As we know Apache Hive is SQL-like and data-warehousing infrastructure on top of Apache Hadoop. Apache Hive leverage the Hadoop features of fault tolerance, scale-out and provide better performance on commodity hardware. Users can use Apache Hive to perform data analysis, run ad-hoc queries, and so on.

Apache Hive includes unique tools, which can be used to perform data queries and analysis effectively and to make full use of these tools users need to follow best practices to implement Apache Hive.

The following are some of the important points that are used to optimize Apache Hive’s performance.

1. Partition Tables

Apache Hive Partition tables are used to improve the performance of queries. It allows the user to store data in separate subdirectories under table location so when a user submits the query against the partition key, the performance is improved because Hive fetches the specific rows despite all row scans but for the user, it is a very challenging task to choose a partition key because the partition should be a low cardinal attribute.

2. De-normalizing data:

Normalization is a process used to model the table’s data using certain rules to reduce data redundancy and improve data integrity. In the real term, if we normalize the data set that means we are joining multiple tables to create a relation and fetch the data but from performance prospective joins are expensive and difficult operations to perform, and one of the major reasons for performance issues. So we should avoid highly normalized table structures to maintain good performance.
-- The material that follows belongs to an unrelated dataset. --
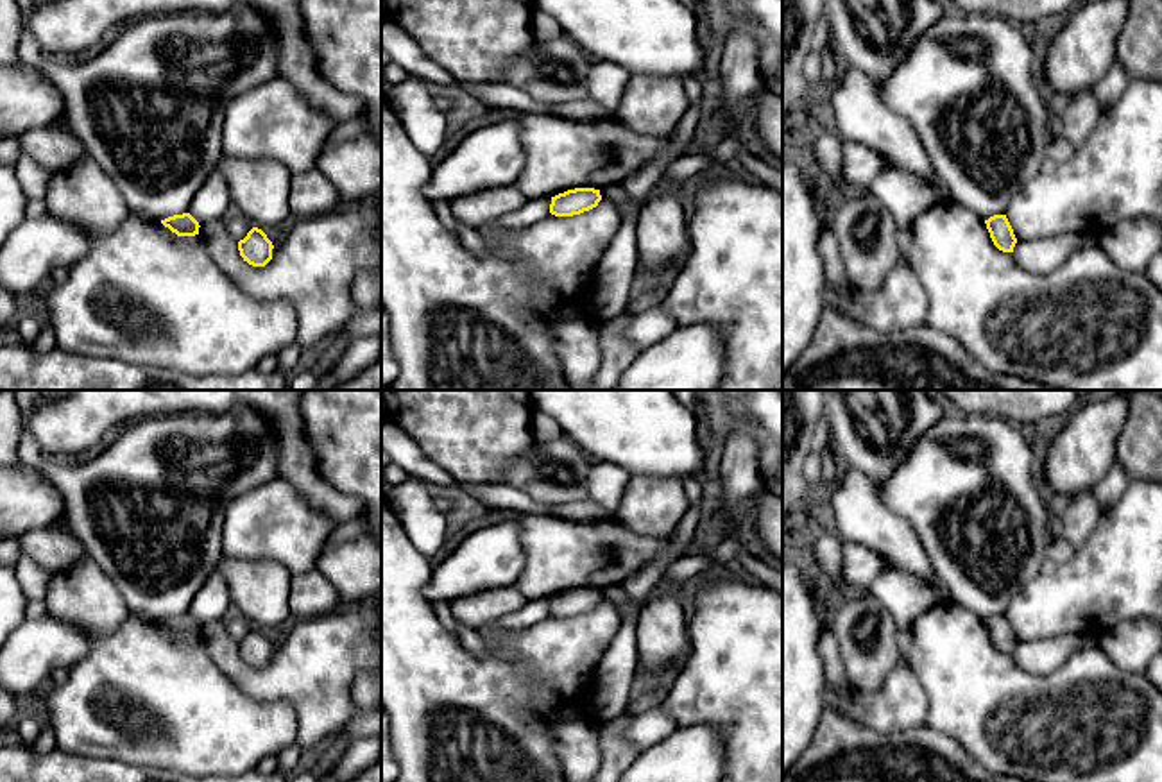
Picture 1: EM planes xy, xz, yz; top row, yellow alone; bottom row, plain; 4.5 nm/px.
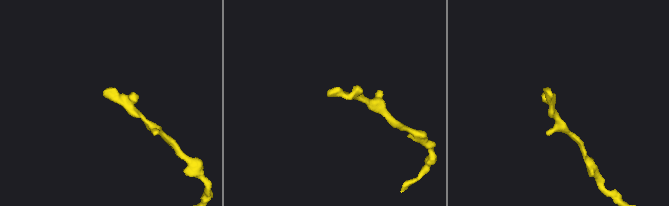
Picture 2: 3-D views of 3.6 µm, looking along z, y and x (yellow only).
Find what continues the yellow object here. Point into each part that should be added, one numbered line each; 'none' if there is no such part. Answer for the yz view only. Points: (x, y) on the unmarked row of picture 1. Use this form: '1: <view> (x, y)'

3. Map/Reduce Output Compress:

If compression is used then it will reduce the intermediate data volume and due to this internal data transfer between mappers and reducers is reduced over a network. We can apply compression on mapper and reducer output individually. We should note that gzip-compressed files are not splittable which means this should be applied with caution. Ideally, the compressed file size should not be larger than a few hundred MB otherwise it will create an imbalanced job.

We can set mapper output compression using “set mapred.compress.map.output to true”.

We can set job output compression using “set mapred.compress.map.output to true”.

4. Bucketing:

By using Bucketing the performances of queries are improved if the Bucket key and join keys are similar. Bucketing distributes the data in different buckets based on the hash results of bucket key also I/O gets reduced if the query is using join process on the same keys(column). Before writing data to the bucketed table it is important to set a bucketing flag (SET hive.enforce.bucketing=true ;) and for best join performance we can set (SET hive.optimize.bucketmapjoin=true) so that it will hints Hive to do bucket level join during the map stage join.

5. Input Format Selection:

Choosing the correct input file in Apache Hive is critical for performance. If we take JSON or text file for input format then it is not a good choice for a high volume production system because these types of readable format take lots of space and create overhead during processing. We can resolve such issues by choosing the correct input format such as columnar input formats (RCFile, ORC). There are some other binary format files out there such as Avro, sequence files, Thrift, and ProtoBuf, which will help in other issues.

6. Vectorization:

With the help of Vectorization, we can process the batch of rows together instead of processing one row at a time. We can enable the Vectorization by setting the configuration parameter hive.vectorized.execution.enabled=true.

7. Tez-Execution Engine:

Using Tez as an execution engine, performance will be improved for the Apache Hive query. TEZ provides an expressive-dataflow-definition API using that we can describe the Direct Acyclic Graph (DAG) of computation that we want to run.

8. Indexing:

An index is used to improve the performance drastically. When we define an index on a table a separate index table gets created, which is used during query processing. Without an index, if a user is running query then it will perform all row scan which is a costly and time taking job and it takes a lot of system resources. But with index framework will check the index table and jump on specific data despite searching for all rows.